What is being asked: For each record that follows, give it back exactly, with no pictures included.

*** Opening Data under study ***

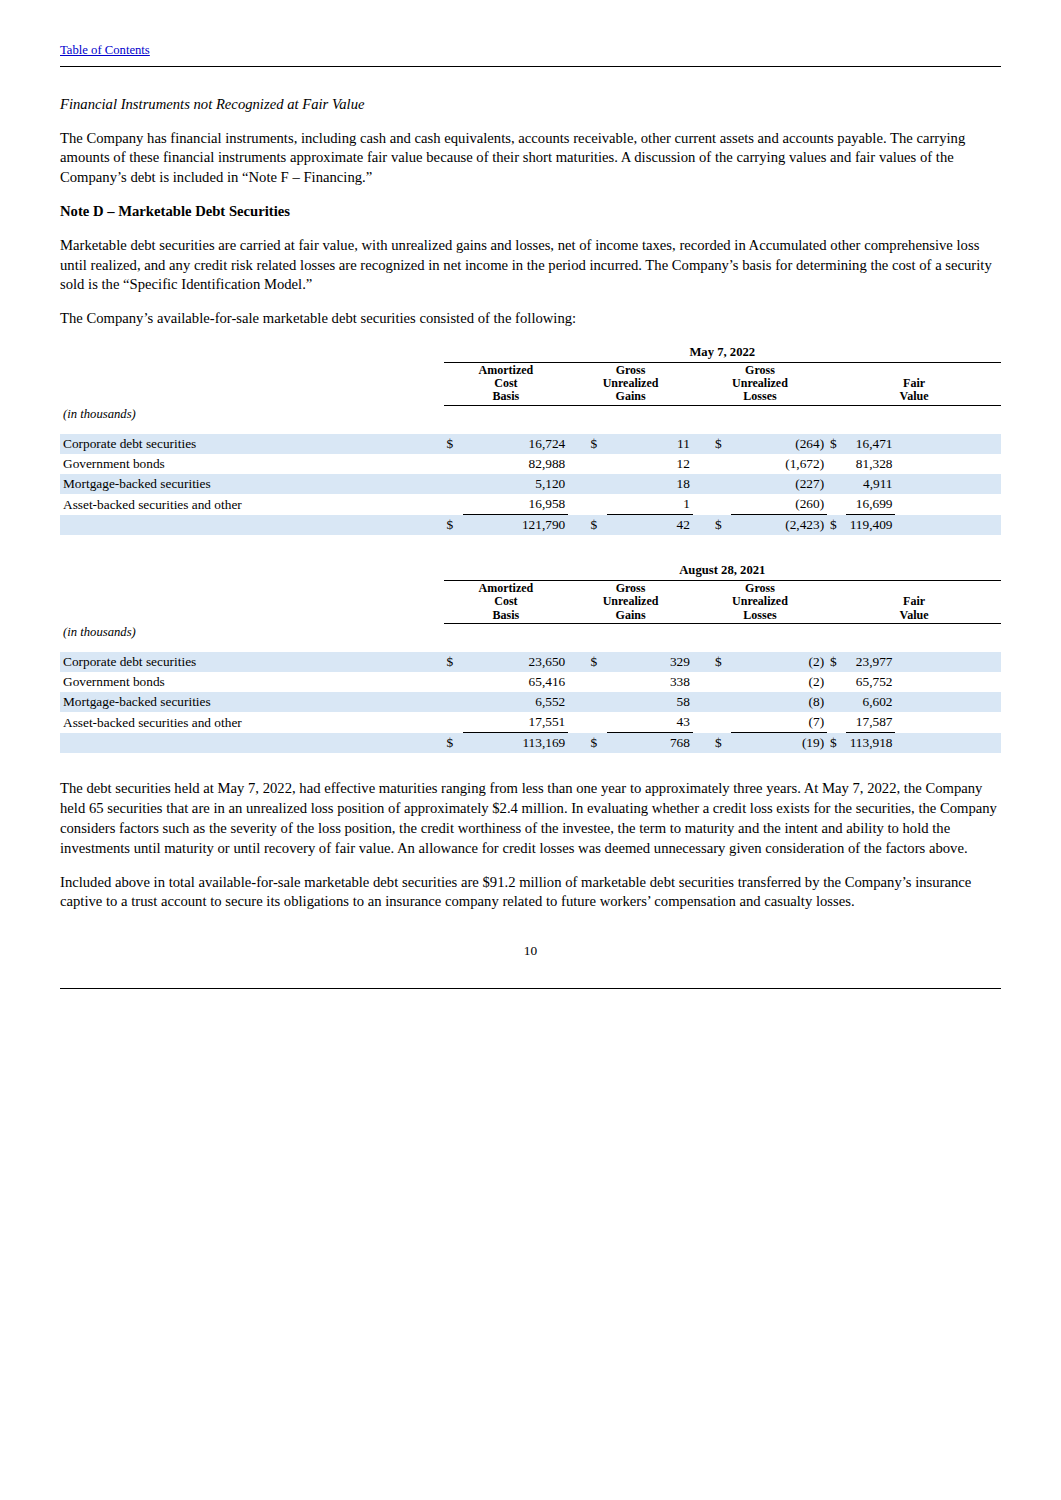Table of Contents
Financial Instruments not Recognized at Fair Value
The Company has financial instruments, including cash and cash equivalents, accounts receivable, other current assets and accounts payable. The carrying amounts of these financial instruments approximate fair value because of their short maturities. A discussion of the carrying values and fair values of the Company’s debt is included in “Note F – Financing.”
Note D – Marketable Debt Securities
Marketable debt securities are carried at fair value, with unrealized gains and losses, net of income taxes, recorded in Accumulated other comprehensive loss until realized, and any credit risk related losses are recognized in net income in the period incurred. The Company’s basis for determining the cost of a security sold is the “Specific Identification Model.”
The Company’s available-for-sale marketable debt securities consisted of the following:
| | May 7, 2022 |
| | Amortized Cost Basis | Gross Unrealized Gains | Gross Unrealized Losses | Fair Value |
| (in thousands) | |
| Corporate debt securities | $ | 16,724 | | $ | 11 | | $ | (264) | $ | 16,471 | |
| Government bonds | | 82,988 | | | 12 | | | (1,672) | | 81,328 | |
| Mortgage-backed securities | | 5,120 | | | 18 | | | (227) | | 4,911 | |
| Asset-backed securities and other | | 16,958 | | | 1 | | | (260) | | 16,699 | |
| | $ | 121,790 | | $ | 42 | | $ | (2,423) | $ | 119,409 | |
| | August 28, 2021 |
| | Amortized Cost Basis | Gross Unrealized Gains | Gross Unrealized Losses | Fair Value |
| (in thousands) | |
| Corporate debt securities | $ | 23,650 | | $ | 329 | | $ | (2) | $ | 23,977 | |
| Government bonds | | 65,416 | | | 338 | | | (2) | | 65,752 | |
| Mortgage-backed securities | | 6,552 | | | 58 | | | (8) | | 6,602 | |
| Asset-backed securities and other | | 17,551 | | | 43 | | | (7) | | 17,587 | |
| | $ | 113,169 | | $ | 768 | | $ | (19) | $ | 113,918 | |
The debt securities held at May 7, 2022, had effective maturities ranging from less than one year to approximately three years. At May 7, 2022, the Company held 65 securities that are in an unrealized loss position of approximately $2.4 million. In evaluating whether a credit loss exists for the securities, the Company considers factors such as the severity of the loss position, the credit worthiness of the investee, the term to maturity and the intent and ability to hold the investments until maturity or until recovery of fair value. An allowance for credit losses was deemed unnecessary given consideration of the factors above.
Included above in total available-for-sale marketable debt securities are $91.2 million of marketable debt securities transferred by the Company’s insurance captive to a trust account to secure its obligations to an insurance company related to future workers’ compensation and casualty losses.
10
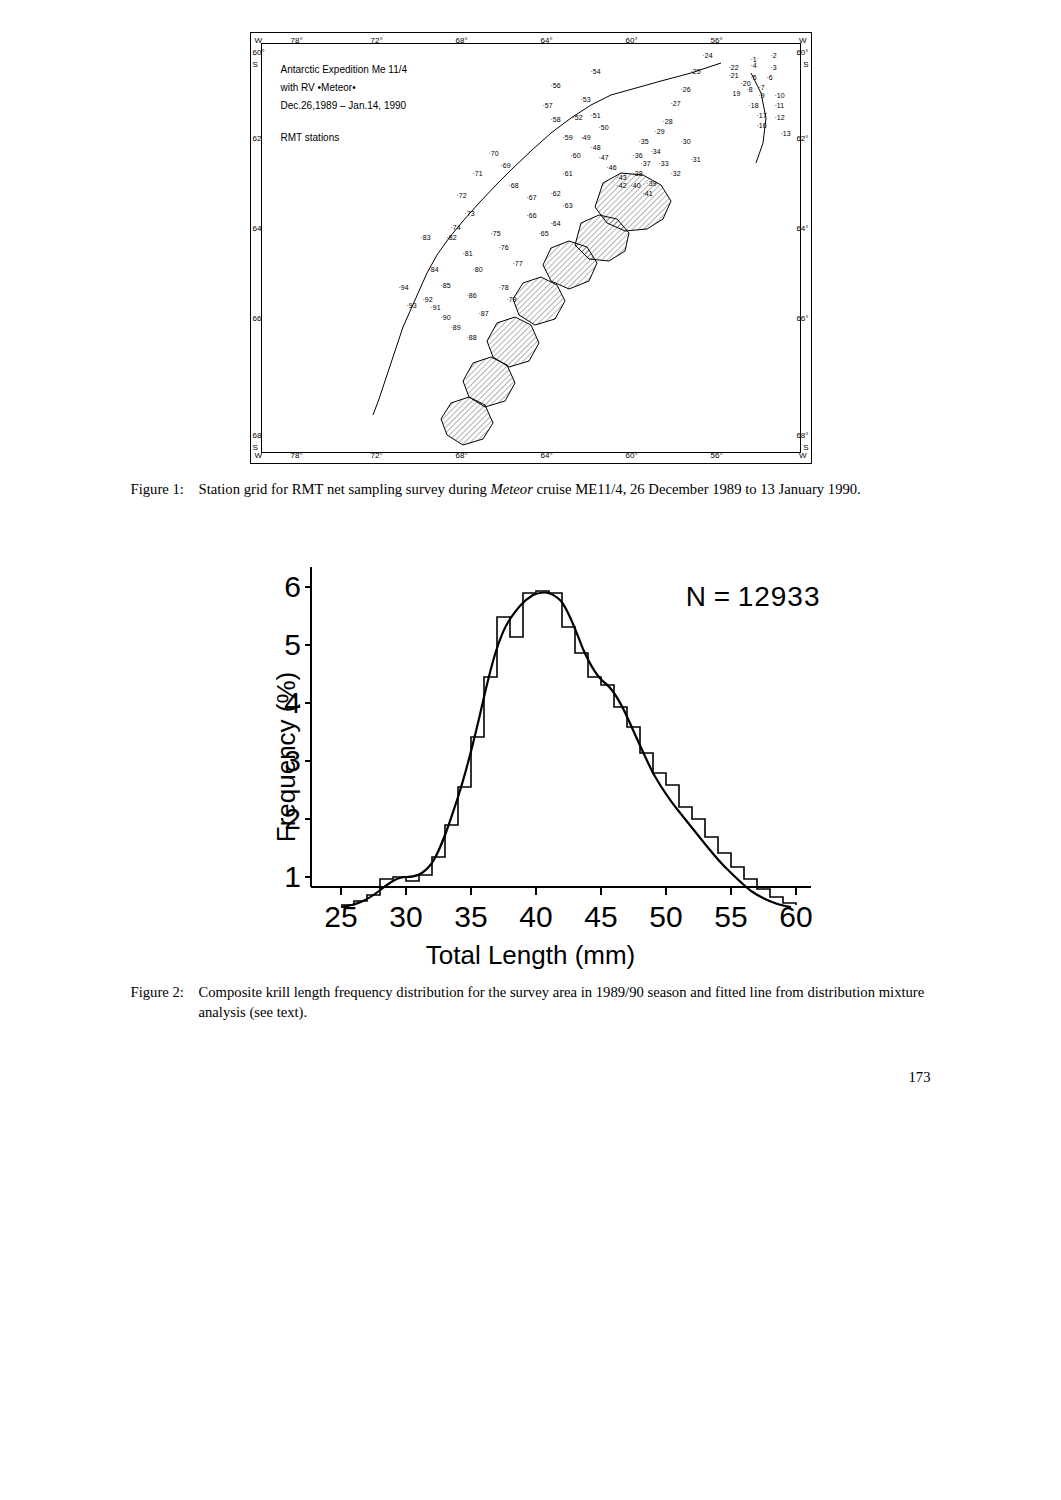Antarctic Expedition Me 11/4
with RV •Meteor•
Dec.26,1989 – Jan.14, 1990
RMT stations
W
W
W
W
78°
72°
68°
64°
60°
56°
78°
72°
68°
64°
60°
56°
60°
S
62
64
66
68
S
60°
S
62°
64°
66°
68°
S
·1
·2
·3
·4
·5
·6
·7
·8
·9
·10
·11
·12
·13
·16
·17
·18
19
·20
·21
·22
·24
·25
·26
·27
·28
·29
·30
·31
·32
·33
·34
·35
·36
·37
·38
·39
·40
·41
·42
·43
·46
·47
·48
·49
·50
·51
·52
·53
·54
·56
·57
·58
·59
·60
·61
·62
·63
·64
·65
·66
·67
·68
·69
·70
·71
·72
·73
·74
·75
·76
·77
·78
·79
·80
·81
·82
·83
·84
·85
·86
·87
·88
·89
·90
·91
·92
·93
·94
Figure 1:
Station grid for RMT net sampling survey during Meteor cruise ME11/4, 26 December 1989 to 13 January 1990.
Frequency (%)
N = 12933
6 5 4 3 2 1 25 30 35 40 45 50 55 60
Total Length (mm)
Figure 2:
Composite krill length frequency distribution for the survey area in 1989/90 season and fitted line from distribution mixture analysis (see text).
173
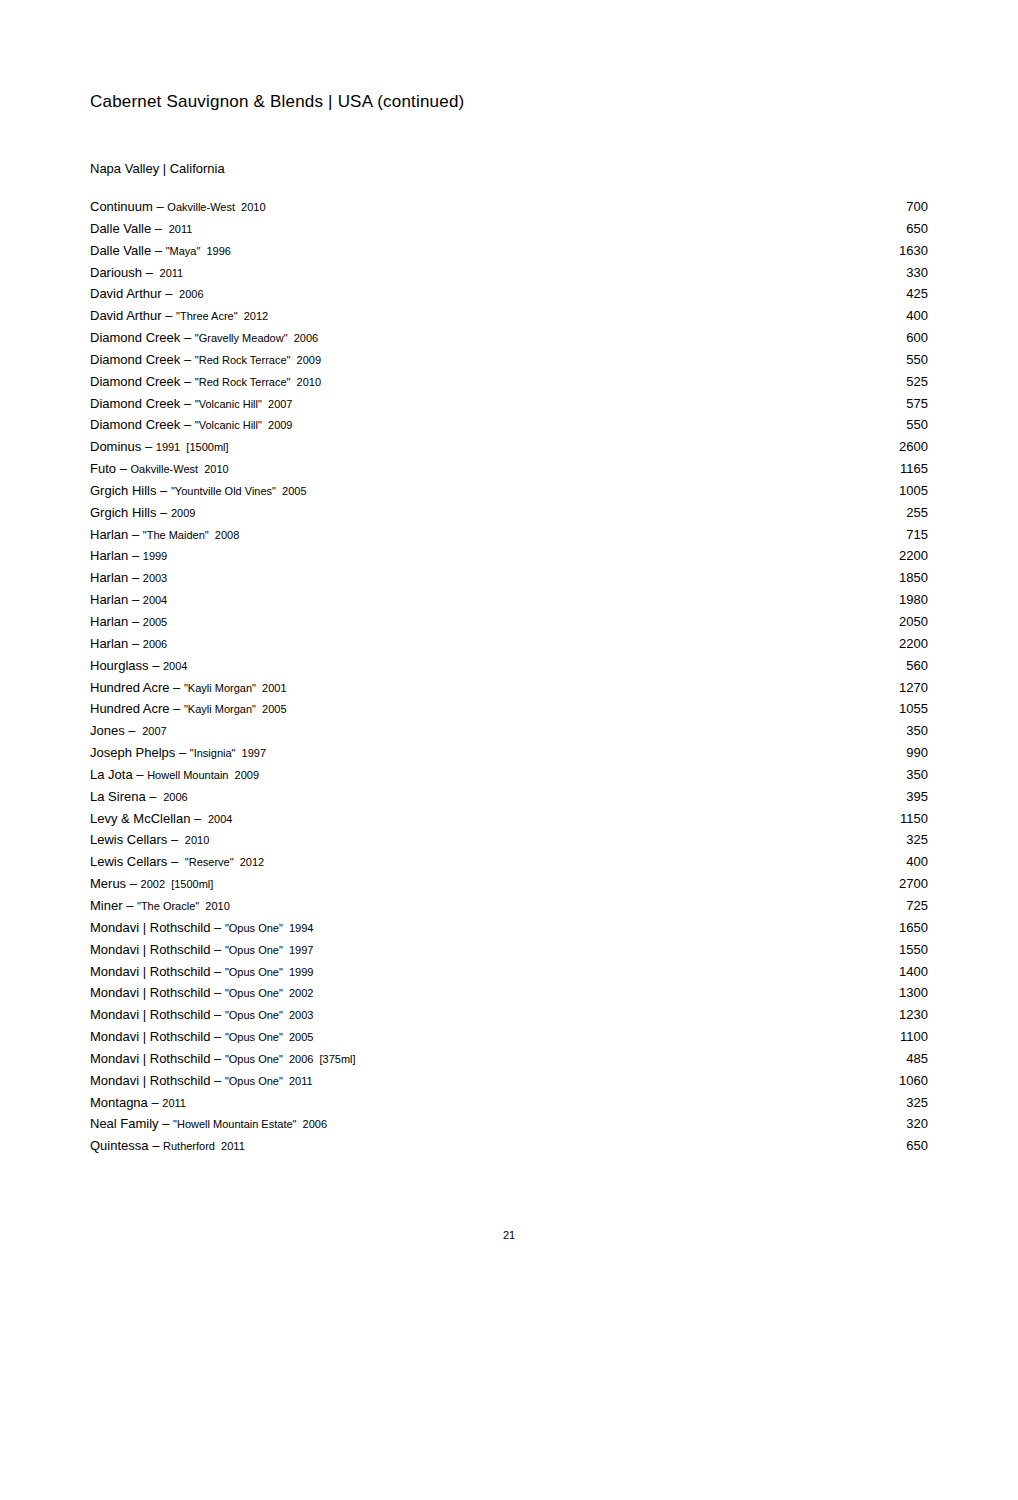Cabernet Sauvignon & Blends | USA (continued)
Napa Valley | California
Continuum – Oakville-West 2010 700
Dalle Valle – 2011 650
Dalle Valle – "Maya" 1996 1630
Darioush – 2011 330
David Arthur – 2006 425
David Arthur – "Three Acre" 2012 400
Diamond Creek – "Gravelly Meadow" 2006 600
Diamond Creek – "Red Rock Terrace" 2009 550
Diamond Creek – "Red Rock Terrace" 2010 525
Diamond Creek – "Volcanic Hill" 2007 575
Diamond Creek – "Volcanic Hill" 2009 550
Dominus – 1991 [1500ml] 2600
Futo – Oakville-West 2010 1165
Grgich Hills – "Yountville Old Vines" 2005 1005
Grgich Hills – 2009 255
Harlan – "The Maiden" 2008 715
Harlan – 1999 2200
Harlan – 2003 1850
Harlan – 2004 1980
Harlan – 2005 2050
Harlan – 2006 2200
Hourglass – 2004 560
Hundred Acre – "Kayli Morgan" 2001 1270
Hundred Acre – "Kayli Morgan" 2005 1055
Jones – 2007 350
Joseph Phelps – "Insignia" 1997 990
La Jota – Howell Mountain 2009 350
La Sirena – 2006 395
Levy & McClellan – 2004 1150
Lewis Cellars – 2010 325
Lewis Cellars – "Reserve" 2012 400
Merus – 2002 [1500ml] 2700
Miner – "The Oracle" 2010 725
Mondavi | Rothschild – "Opus One" 1994 1650
Mondavi | Rothschild – "Opus One" 1997 1550
Mondavi | Rothschild – "Opus One" 1999 1400
Mondavi | Rothschild – "Opus One" 2002 1300
Mondavi | Rothschild – "Opus One" 2003 1230
Mondavi | Rothschild – "Opus One" 2005 1100
Mondavi | Rothschild – "Opus One" 2006 [375ml] 485
Mondavi | Rothschild – "Opus One" 2011 1060
Montagna – 2011 325
Neal Family – "Howell Mountain Estate" 2006 320
Quintessa – Rutherford 2011 650
21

*** Closing Data under study ***

Result of this task:
Table of Contents
Financial Instruments not Recognized at Fair Value
The Company has financial instruments, including cash and cash equivalents, accounts receivable, other current assets and accounts payable. The carrying amounts of these financial instruments approximate fair value because of their short maturities. A discussion of the carrying values and fair values of the Company’s debt is included in “Note F – Financing.”
Note D – Marketable Debt Securities
Marketable debt securities are carried at fair value, with unrealized gains and losses, net of income taxes, recorded in Accumulated other comprehensive loss until realized, and any credit risk related losses are recognized in net income in the period incurred. The Company’s basis for determining the cost of a security sold is the “Specific Identification Model.”
The Company’s available-for-sale marketable debt securities consisted of the following:
| | May 7, 2022 |
| | Amortized Cost Basis | Gross Unrealized Gains | Gross Unrealized Losses | Fair Value |
| (in thousands) | |
| Corporate debt securities | $ | 16,724 | | $ | 11 | | $ | (264) | $ | 16,471 | |
| Government bonds | | 82,988 | | | 12 | | | (1,672) | | 81,328 | |
| Mortgage-backed securities | | 5,120 | | | 18 | | | (227) | | 4,911 | |
| Asset-backed securities and other | | 16,958 | | | 1 | | | (260) | | 16,699 | |
| | $ | 121,790 | | $ | 42 | | $ | (2,423) | $ | 119,409 | |
| | August 28, 2021 |
| | Amortized Cost Basis | Gross Unrealized Gains | Gross Unrealized Losses | Fair Value |
| (in thousands) | |
| Corporate debt securities | $ | 23,650 | | $ | 329 | | $ | (2) | $ | 23,977 | |
| Government bonds | | 65,416 | | | 338 | | | (2) | | 65,752 | |
| Mortgage-backed securities | | 6,552 | | | 58 | | | (8) | | 6,602 | |
| Asset-backed securities and other | | 17,551 | | | 43 | | | (7) | | 17,587 | |
| | $ | 113,169 | | $ | 768 | | $ | (19) | $ | 113,918 | |
The debt securities held at May 7, 2022, had effective maturities ranging from less than one year to approximately three years. At May 7, 2022, the Company held 65 securities that are in an unrealized loss position of approximately $2.4 million. In evaluating whether a credit loss exists for the securities, the Company considers factors such as the severity of the loss position, the credit worthiness of the investee, the term to maturity and the intent and ability to hold the investments until maturity or until recovery of fair value. An allowance for credit losses was deemed unnecessary given consideration of the factors above.
Included above in total available-for-sale marketable debt securities are $91.2 million of marketable debt securities transferred by the Company’s insurance captive to a trust account to secure its obligations to an insurance company related to future workers’ compensation and casualty losses.
10
Antarctic Expedition Me 11/4
with RV •Meteor•
Dec.26,1989 – Jan.14, 1990
RMT stations
W
W
W
W
78°
72°
68°
64°
60°
56°
78°
72°
68°
64°
60°
56°
60°
S
62
64
66
68
S
60°
S
62°
64°
66°
68°
S
·1
·2
·3
·4
·5
·6
·7
·8
·9
·10
·11
·12
·13
·16
·17
·18
19
·20
·21
·22
·24
·25
·26
·27
·28
·29
·30
·31
·32
·33
·34
·35
·36
·37
·38
·39
·40
·41
·42
·43
·46
·47
·48
·49
·50
·51
·52
·53
·54
·56
·57
·58
·59
·60
·61
·62
·63
·64
·65
·66
·67
·68
·69
·70
·71
·72
·73
·74
·75
·76
·77
·78
·79
·80
·81
·82
·83
·84
·85
·86
·87
·88
·89
·90
·91
·92
·93
·94
Figure 1:
Station grid for RMT net sampling survey during Meteor cruise ME11/4, 26 December 1989 to 13 January 1990.
Frequency (%)
N = 12933
6 5 4 3 2 1 25 30 35 40 45 50 55 60
Total Length (mm)
Figure 2:
Composite krill length frequency distribution for the survey area in 1989/90 season and fitted line from distribution mixture analysis (see text).
173
Cabernet Sauvignon & Blends | USA (continued)
Napa Valley | California
Continuum – Oakville-West 2010 700
Dalle Valle – 2011 650
Dalle Valle – "Maya" 1996 1630
Darioush – 2011 330
David Arthur – 2006 425
David Arthur – "Three Acre" 2012 400
Diamond Creek – "Gravelly Meadow" 2006 600
Diamond Creek – "Red Rock Terrace" 2009 550
Diamond Creek – "Red Rock Terrace" 2010 525
Diamond Creek – "Volcanic Hill" 2007 575
Diamond Creek – "Volcanic Hill" 2009 550
Dominus – 1991 [1500ml] 2600
Futo – Oakville-West 2010 1165
Grgich Hills – "Yountville Old Vines" 2005 1005
Grgich Hills – 2009 255
Harlan – "The Maiden" 2008 715
Harlan – 1999 2200
Harlan – 2003 1850
Harlan – 2004 1980
Harlan – 2005 2050
Harlan – 2006 2200
Hourglass – 2004 560
Hundred Acre – "Kayli Morgan" 2001 1270
Hundred Acre – "Kayli Morgan" 2005 1055
Jones – 2007 350
Joseph Phelps – "Insignia" 1997 990
La Jota – Howell Mountain 2009 350
La Sirena – 2006 395
Levy & McClellan – 2004 1150
Lewis Cellars – 2010 325
Lewis Cellars – "Reserve" 2012 400
Merus – 2002 [1500ml] 2700
Miner – "The Oracle" 2010 725
Mondavi | Rothschild – "Opus One" 1994 1650
Mondavi | Rothschild – "Opus One" 1997 1550
Mondavi | Rothschild – "Opus One" 1999 1400
Mondavi | Rothschild – "Opus One" 2002 1300
Mondavi | Rothschild – "Opus One" 2003 1230
Mondavi | Rothschild – "Opus One" 2005 1100
Mondavi | Rothschild – "Opus One" 2006 [375ml] 485
Mondavi | Rothschild – "Opus One" 2011 1060
Montagna – 2011 325
Neal Family – "Howell Mountain Estate" 2006 320
Quintessa – Rutherford 2011 650
21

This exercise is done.